No caso dos quadrinhos de super-heróis, os personagens que se encaixam nesse arquétipo são anti-heróis ou heróis movidos por sentimentos de vingança ou raiva, como Batman, Espectro, Retalho, Justiceiro, Demolidor, Cavaleiro da Lua e Wolverine. Além do aspecto vingativo, esse arquétipo abrange também personagens que possuem componentes artificiais em seus corpos, como partes cibernéticas, ou que utilizam disfarces que alterem sua natureza. Também engloba aqueles que precisam proteger fragilidades físicas em seus corpos. Enquadram-se aqui super-heróis como Homem de Ferro, Máquina de Combate, Tornado Vermelho, Homem Robô, Cyborg. Por fim, o Coisa, Hulk, Metamorfo e Frankenstein, personagens com características de monstros, também são incluídos nesta categoria.
Knowles Afirma que: "O arquétipo do Golem é, basicamente, o subproduto da insegurança e do orgulho ferido. Ele proporciona um alívio emocional satisfatório para a raiva reprimida, para a frustração e para a sensação da impotência causada por perseguições e provocações". (Knowles, 2008, p. 166)

O próximo arquétipo é a Amazona, que representa a versão feminina do Messias. A nomenclatura é proveniente das mulheres guerreiras da mitologia grega, mas, no contexto da superaventura, o termo engloba quase todas as personagens femininas e pode ser associado à ideia de empoderamento feminino. Nas HQs, as personagens podem ser guerreiras, ter conexão com a natureza, ser um símbolo de justiça, sábia ou realizar sacrifícios para salvar inocentes. Os exemplos mais conhecidos são: Mulher-Maravilha, Canário Negro, Mulher-Gavião, Supergirl, Poderosa, Jean Grey, Feiticeira Escarlate, Vespa, Tempestade, Miss Marvel, Lince Negra, Capitã Marvel e Mulher Invisível. Entre as personagens menos populares temos: Troia, Estelar, Valquiria, Moça-Maravilha, Ártemis, Mulher-Aranha, entre outras.

Por fim, a Fraternidade é o arquétipo das superequipes.
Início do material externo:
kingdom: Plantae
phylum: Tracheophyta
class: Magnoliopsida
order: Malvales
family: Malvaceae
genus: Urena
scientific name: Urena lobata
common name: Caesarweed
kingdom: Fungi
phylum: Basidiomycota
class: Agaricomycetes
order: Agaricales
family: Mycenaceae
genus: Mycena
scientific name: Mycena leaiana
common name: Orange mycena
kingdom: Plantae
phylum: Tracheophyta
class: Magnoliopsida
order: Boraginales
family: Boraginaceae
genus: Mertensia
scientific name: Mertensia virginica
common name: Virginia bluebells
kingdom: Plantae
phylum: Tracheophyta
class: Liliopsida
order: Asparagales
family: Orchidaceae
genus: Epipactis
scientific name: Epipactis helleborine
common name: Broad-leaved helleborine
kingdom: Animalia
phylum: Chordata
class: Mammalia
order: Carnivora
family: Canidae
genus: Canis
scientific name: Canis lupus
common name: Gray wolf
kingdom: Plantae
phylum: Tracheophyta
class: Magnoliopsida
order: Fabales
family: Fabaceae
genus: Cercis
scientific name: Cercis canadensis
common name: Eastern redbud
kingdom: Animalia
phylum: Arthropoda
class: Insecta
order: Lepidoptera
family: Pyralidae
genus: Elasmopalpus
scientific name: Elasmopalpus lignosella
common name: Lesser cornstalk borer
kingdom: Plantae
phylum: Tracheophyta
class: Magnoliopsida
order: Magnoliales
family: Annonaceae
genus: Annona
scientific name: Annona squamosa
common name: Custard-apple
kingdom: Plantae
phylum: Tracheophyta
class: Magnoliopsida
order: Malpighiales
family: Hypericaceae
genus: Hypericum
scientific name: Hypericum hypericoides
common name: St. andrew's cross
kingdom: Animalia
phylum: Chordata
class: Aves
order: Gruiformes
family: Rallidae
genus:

Para Knowles, As equipes de heróis, embora tenham surgido como uma estratégia comercial para vender mais revistas, possuem, para o autor, raízes simbólicas profundas na mitologia antiga, principalmente nas tradições egípcia e a greco-romana. Ele também aponta paralelos com os doze apóstolos de Jesus, os doze discípulos de Buda, a lenda de Rei Arthur e os Cavaleiros da Távola Redonda e os Cavaleiros Templários, todos considerados como raízes e/ou influências das superequipes.
Na interpretação de Knowles, as equipes fazem muito sucesso porque são reconfortantes para os fãs que, muitas vezes, se sentem sozinhos ou marginalizados. Nas HQs de equipes, os personagens agem como fãs em interação social. Essas histórias transmitem uma sensação de força e poder por meio da união e da solidariedade. Entre as equipes mais populares estão: a Sociedade da Justiça da América, a Liga da Justiça da América, os Novos Titãs, o Quarteto Fantástico, os X-Men, os Vingadores e Guardiões da Galáxia. Entre as equipes menos conhecidas, temos a Legião dos Super-Heróis, a Patrulha do Destino, os Defensores, os Iluminati e a A-Force por exemplo.

O estudo de tais arquétipos nos permite compreender como as histórias em quadrinhos de super-heróis dialogam com antigas tradições culturais e espirituais, mantendo-se relevantes como mitologias contemporâneas.
Obs: Os arquétipos não são categorias fixas ou engessadas. Por exemplo, Elektra e Mulher-Hulk podem ser encaixadas no arquétipo Golem e no arquétipo Amazona. Já a Feiticeira Escarlate, enquadra-se como amazona e entre os magos.